The Ghostwriter and How to Write a Sentence

A sentence. On its face, a sentence is a very simple thing to write. Stick a noun and a verb together and tah-dah! you’ve got yourself a sentence.

She cried.
Eliot trembled.
The sky darkened
. (Okay, I slipped in a definite article. Sue me.)

A piece of cake, no? So how is it that so many people muck it up? For starters, that noun and verb, while the essential building blocks of a sentence, are often used as weak scaffolding for the incoherent edifices that many writers construct. Noun, verb, adjective, adverb (more than one of each), dependent clause, adverbial clause piled one upon the other. Add mood, voice, case… oh my, you can see how things can go south very quickly.

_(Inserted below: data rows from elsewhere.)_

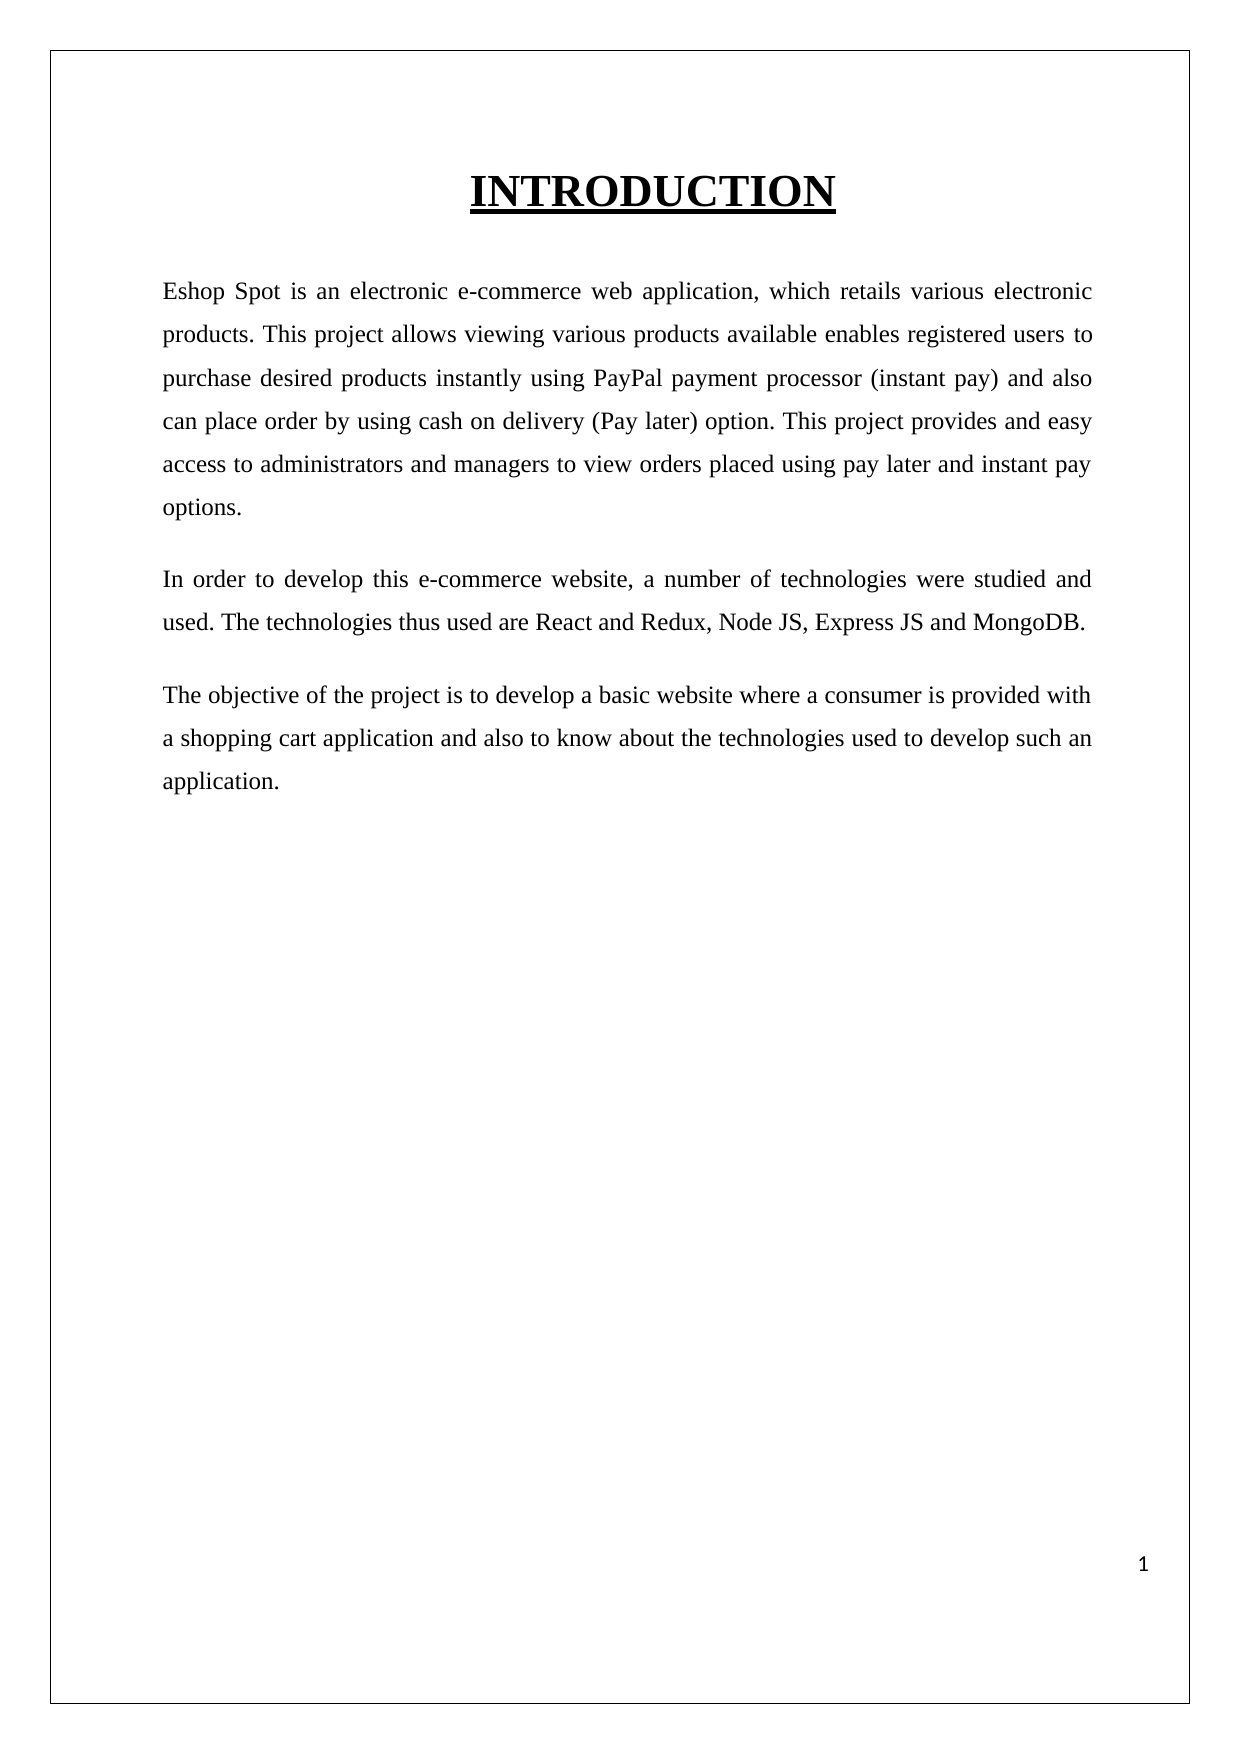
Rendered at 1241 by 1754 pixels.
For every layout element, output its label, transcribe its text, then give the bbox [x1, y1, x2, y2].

text In order to develop this e-commerce website, a number of technologies were studied and used. The technologies thus used are React and Redux, Node JS, Express JS and MongoDB. [162, 564, 1093, 636]
text The objective of the project is to develop a basic website where a consumer is provided with a shopping cart application and also to know about the technologies used to develop such an application. [162, 680, 1093, 795]
subtitle INTRODUCTION [152, 163, 1153, 216]
text Eshop Spot is an electronic e-commerce web application, which retails various electronic products. This project allows viewing various products available enables registered users to purchase desired products instantly using PayPal payment processor (instant pay) and also can place order by using cash on delivery (Pay later) option. This project provides and easy access to administrators and managers to view orders placed using pay later and instant pay options. [162, 276, 1093, 521]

For too many writers, writing a sentence is like piling on layer upon layer of clothes. To be sure, sometimes the layers are nice; sometimes they are of fine fabric but ultimately to be beautiful they must bring to life what is beneath, not mask what is beneath. Strip away the words, just as you would strip away layers of clothing, and you arrive at the thing itself – in this case, the writer at her most naked. Her sentence.

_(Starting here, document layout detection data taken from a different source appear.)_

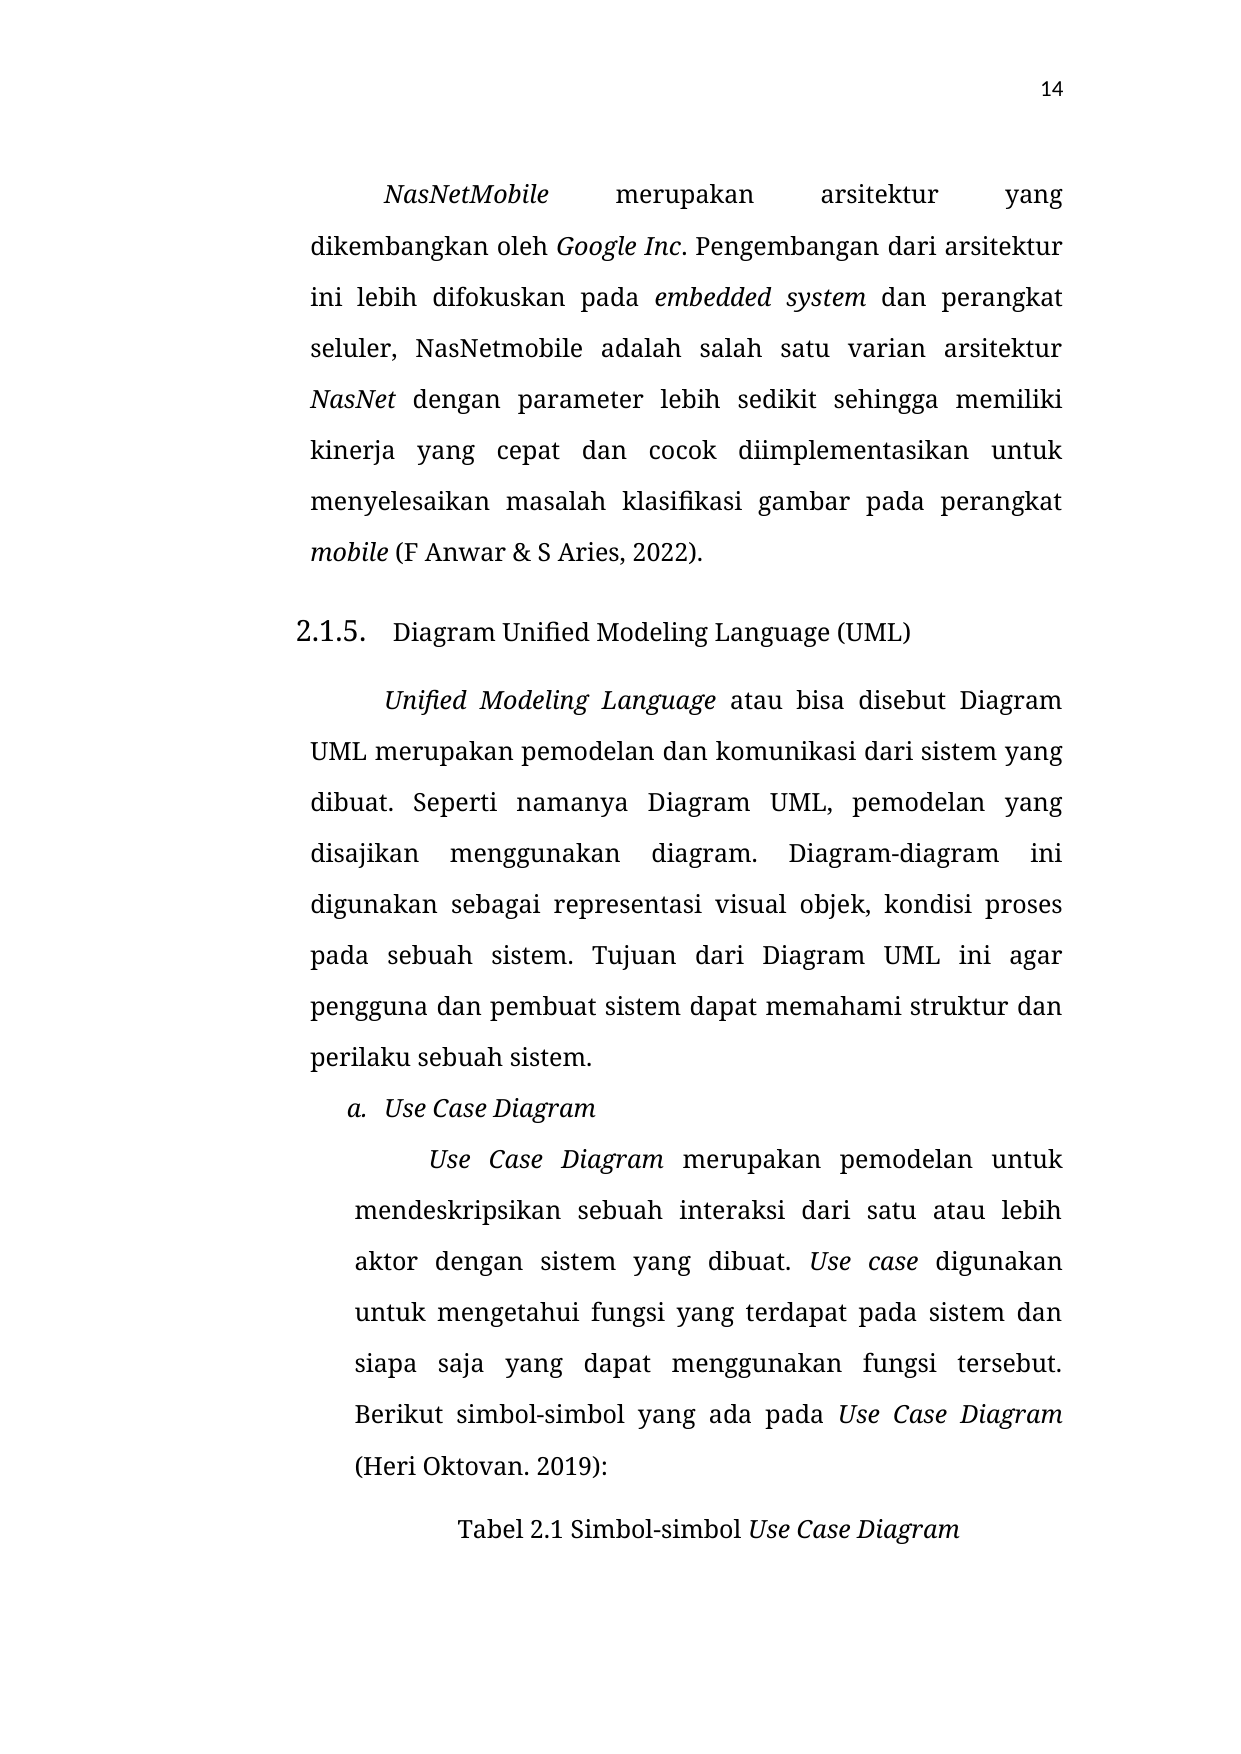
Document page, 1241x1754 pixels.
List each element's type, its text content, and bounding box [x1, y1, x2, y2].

subtitle Diagram Unified Modeling Language (UML) [295, 611, 1063, 650]
list Use Case Diagram [347, 1091, 1063, 1125]
text Unified Modeling Language atau bisa disebut Diagram UML merupakan pemodelan dan komunikasi dari sistem yang dibuat. Seperti namanya Diagram UML, pemodelan yang disajikan menggunakan diagram. Diagram-diagram ini digunakan sebagai representasi visual objek, kondisi proses pada sebuah sistem. Tujuan dari Diagram UML ini agar pengguna dan pembuat sistem dapat memahami struktur dan perilaku sebuah sistem. [310, 682, 1063, 1074]
text NasNetMobile merupakan arsitektur yang dikembangkan oleh Google Inc. Pengembangan dari arsitektur ini lebih difokuskan pada embedded system dan perangkat seluler, NasNetmobile adalah salah satu varian arsitektur NasNet dengan parameter lebih sedikit sehingga memiliki kinerja yang cepat dan cocok diimplementasikan untuk menyelesaikan masalah klasifikasi gambar pada perangkat mobile (F Anwar & S Aries, 2022). [310, 177, 1063, 568]
list Tabel 2.1 Simbol-simbol Use Case Diagram [354, 1512, 1063, 1546]
list Use Case Diagram merupakan pemodelan untuk mendeskripsikan sebuah interaksi dari satu atau lebih aktor dengan sistem yang dibuat. Use case digunakan untuk mengetahui fungsi yang terdapat pada sistem dan siapa saja yang dapat menggunakan fungsi tersebut. Berikut simbol-simbol yang ada pada Use Case Diagram (Heri Oktovan. 2019): [354, 1142, 1063, 1482]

Let me be quick to say that writing a good sentence is not about being naked (in either a real or metaphorical sense.) It is about having the courage to be naked. It is that courage that suffuses a sentence with power.

A good sentence does not say, “Oh my, I am not pretty enough to be naked.” A good sentence says, “This is what I am and what I am is, by definition, exactly what I should be. Therefore, I am beautiful.”

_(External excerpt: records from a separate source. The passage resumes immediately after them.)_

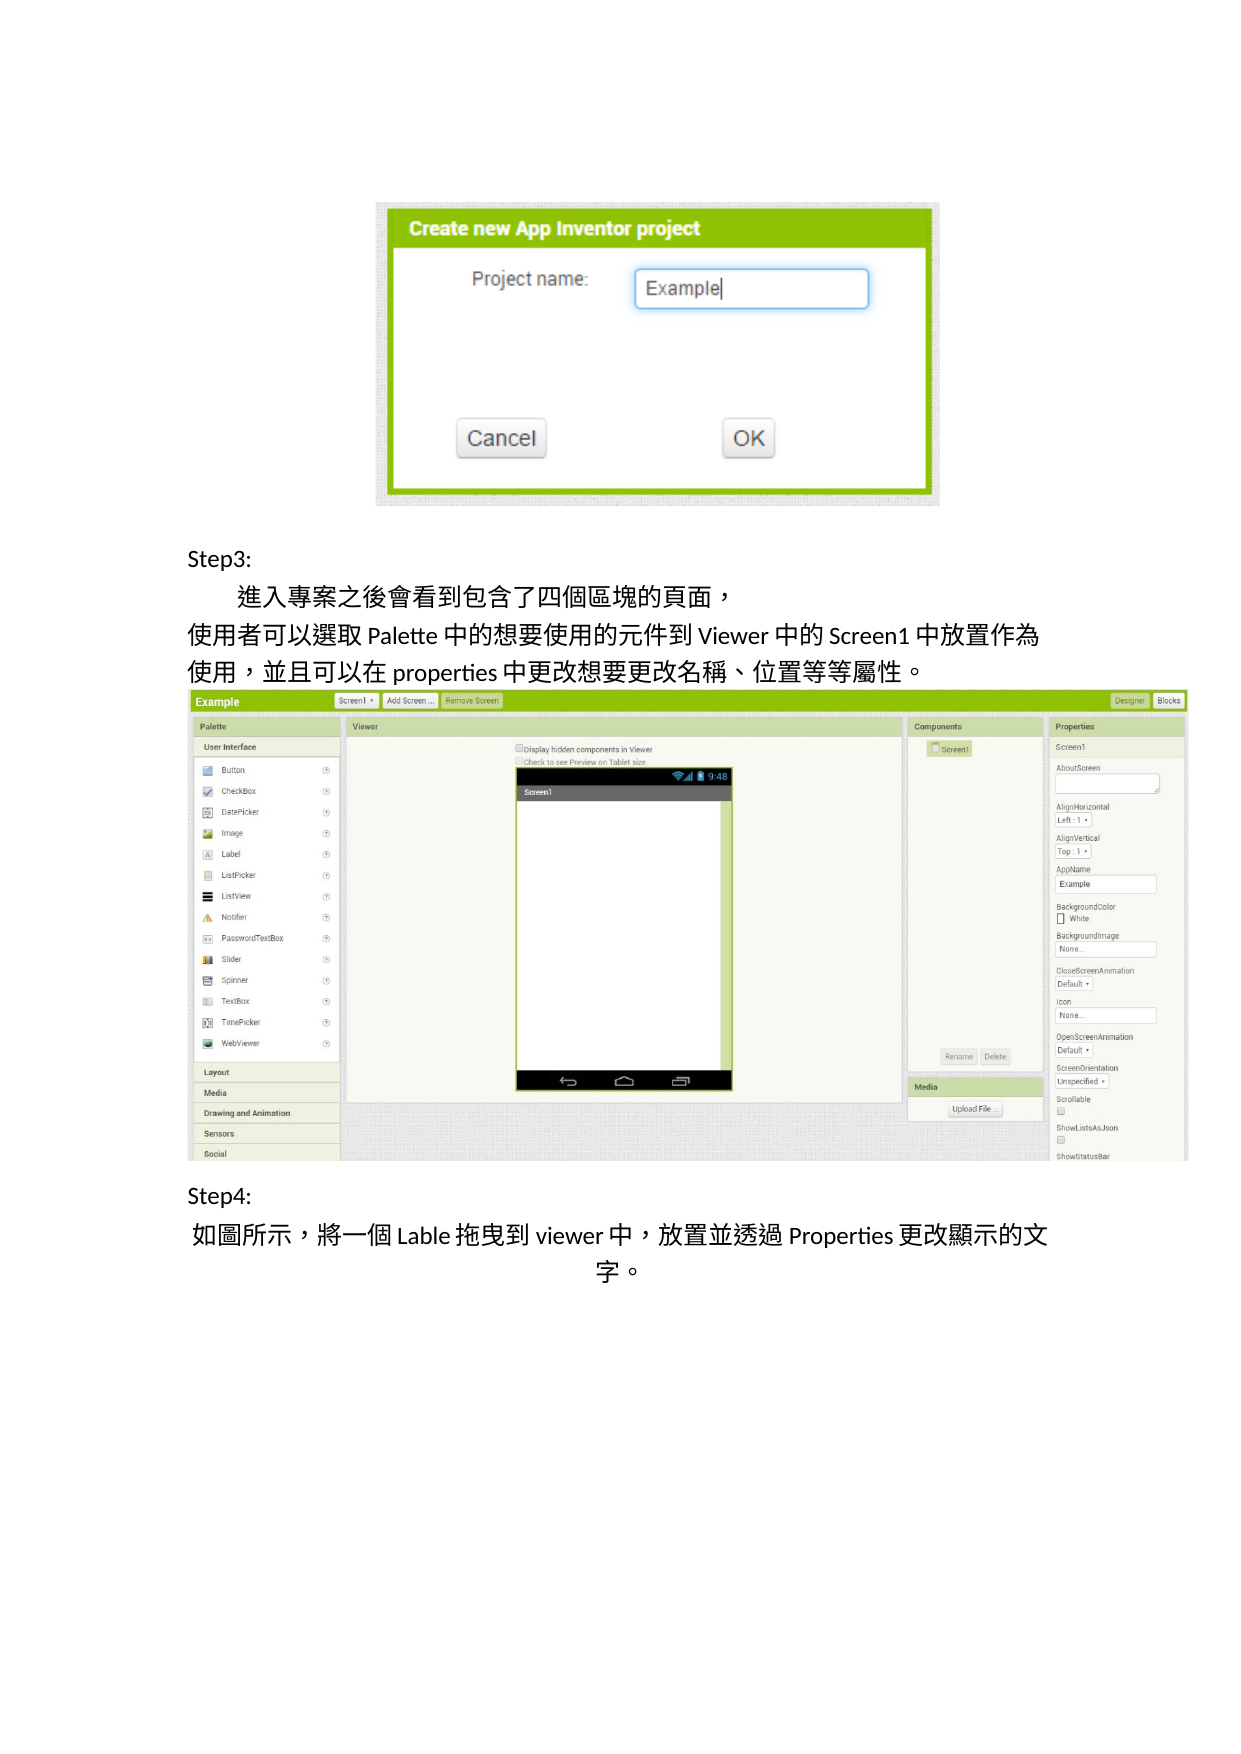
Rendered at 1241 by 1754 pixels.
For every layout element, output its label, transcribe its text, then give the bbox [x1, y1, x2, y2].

text 使用者可以選取Palette中的想要使用的元件到Viewer中的Screen1中放置作為使用，並且可以在properties中更改想要更改名稱、位置等等屬性。 [187, 614, 1053, 689]
text 如圖所示，將一個Lable拖曳到viewer中，放置並透過Properties更改顯示的文字。 [187, 1214, 1053, 1289]
picture [187, 689, 1189, 1161]
picture [375, 202, 940, 506]
text Step4: [187, 1177, 1053, 1214]
text 進入專案之後會看到包含了四個區塊的頁面， [187, 577, 1053, 614]
text Step3: [187, 539, 1053, 577]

There is nothing more powerful, more seductive, more compelling than courage. If you infuse your sentence (and the sentences to follow) with courage, you will find that one, all those awful layers of words that you’ve been using to mask what is true about your sentence are unnecessary and two, that you are writing what you really want to write. You are being truly and wholly your narrative “you.”

Try this simple exercise: Take any sentence you’ve written and strip it down. Take away the adverbs. Now, take away the adjectives. Keep going. Don’t stop now. Don’t hide behind a clause or two. Get down to the naked sentence. Now, write another sentence after it, equally stripped down. And another.

When you’ve got a paragraph, strut it around a bit. Then and only then, dress your sentences up a bit. Just enough to show off the bareness beneath, not to hide it. If you can do this, you will be a much better and much stronger writer.